There is, however, a sound method of triage. If you have a life-threatening illness. You get care and you receive it quickly. My case was an example of that. Within hours of the specialists in Christchurch (over the mountains and on the other side of the country) receiving my ECG, I was admitted to the hospital there.
My care at every level, whether at my local hospital or in the city, was stellar. Everyone had their role and performed it well:
The aide who was to-a-fault prompt in opening the curtains every morning, and gave us daily weather reports.
My nurses who patiently tracked me down for vitals (called “observations” or “obs” in New Zealand) because I was usually pacing the halls or enjoying the outdoor courtyard (I didn’t sit still well).
My floor docs and residents (known as RMO’s in NZ), who patiently answered all our questions, and explained everything fully and articulately.
And the specialist who performed my procedure was educated at Dartmouth, Stanford and The Cleveland Clinic. I felt smarter just being in the same room. Plus he was one of the kindest, most patient and unhurried doctors I’ve ever met. This speaks volumes when my procedure was late in the day, and the one previous to mine was unexpectedly challenging (remember, no HIPAA).

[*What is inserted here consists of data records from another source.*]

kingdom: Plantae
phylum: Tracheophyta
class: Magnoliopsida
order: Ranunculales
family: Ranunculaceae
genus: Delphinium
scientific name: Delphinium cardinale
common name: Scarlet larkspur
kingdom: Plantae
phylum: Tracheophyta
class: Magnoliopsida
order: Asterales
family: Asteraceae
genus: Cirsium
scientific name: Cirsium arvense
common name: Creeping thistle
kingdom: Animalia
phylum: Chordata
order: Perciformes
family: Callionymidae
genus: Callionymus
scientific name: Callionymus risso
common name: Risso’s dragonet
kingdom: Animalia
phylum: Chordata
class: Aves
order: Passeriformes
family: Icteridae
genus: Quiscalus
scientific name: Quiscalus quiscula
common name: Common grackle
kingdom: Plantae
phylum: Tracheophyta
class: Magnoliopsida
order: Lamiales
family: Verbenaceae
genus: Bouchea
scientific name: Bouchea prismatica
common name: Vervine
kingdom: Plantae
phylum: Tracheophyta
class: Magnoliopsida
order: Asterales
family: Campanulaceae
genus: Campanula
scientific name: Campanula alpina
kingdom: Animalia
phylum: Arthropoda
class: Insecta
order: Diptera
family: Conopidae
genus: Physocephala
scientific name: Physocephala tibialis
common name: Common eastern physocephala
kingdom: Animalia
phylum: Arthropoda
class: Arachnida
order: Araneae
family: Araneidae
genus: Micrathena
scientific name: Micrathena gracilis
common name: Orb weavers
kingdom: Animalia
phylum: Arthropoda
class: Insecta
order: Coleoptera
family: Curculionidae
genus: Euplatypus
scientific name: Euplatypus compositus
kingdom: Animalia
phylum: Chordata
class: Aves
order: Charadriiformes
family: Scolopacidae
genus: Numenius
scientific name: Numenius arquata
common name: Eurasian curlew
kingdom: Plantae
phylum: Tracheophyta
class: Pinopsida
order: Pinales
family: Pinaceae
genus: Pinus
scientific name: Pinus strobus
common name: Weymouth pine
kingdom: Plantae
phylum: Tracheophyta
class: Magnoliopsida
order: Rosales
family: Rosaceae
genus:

I don’t think I could have received better care anywhere else.
I was allowed to go off-ward as long as someone went with me. And leaving the floor usually meant going for coffee and a treat at one of the little cafes on the hospital grounds.
When will the other shoe drop?
There are copays for office visits in New Zealand. So it would make sense that there are bills for a pricey hospital stay. In the United States, bills for healthcare are expected. As an American I’m ingrained to be on edge, waiting to receive steep bills for months and months after receiving medical services.
But we are not in the U.S. We are in a country with a very different system of healthcare reimbursement.
The burning question is Will those bills come?
And if so, when?
These questions weren’t at the top of my list while I was in hospital, for obvious reasons. My husband says he isn’t even sure if there is a billing mechanism for hospital stays, etc. And he works for the system.
But we do know this. We are beyond grateful for the prompt, thorough and top-notch care I received in New Zealand. I’m now home and recuperating, adjusting to a new normal. I will have regular follow-up appointments at our local hospital and can even phone my doctor in Christchurch if I need to. He gave me his personal number, just in case.
I could not feel better cared for, or more supported.
And I can’t thank my extensive team enough.
They literally (no drama here) saved my life.
*As in Britain, people in New Zealand go to hospital, not the hospital. (Grammarly is about to explode right now from the lack of “the” in this post.) We Yankees like to freak out about this, perhaps more so than about paper panties. Let’s remind ourselves that we don’t say go to the school, which they do say in Spanish (va a la escuela). Everybody has their way.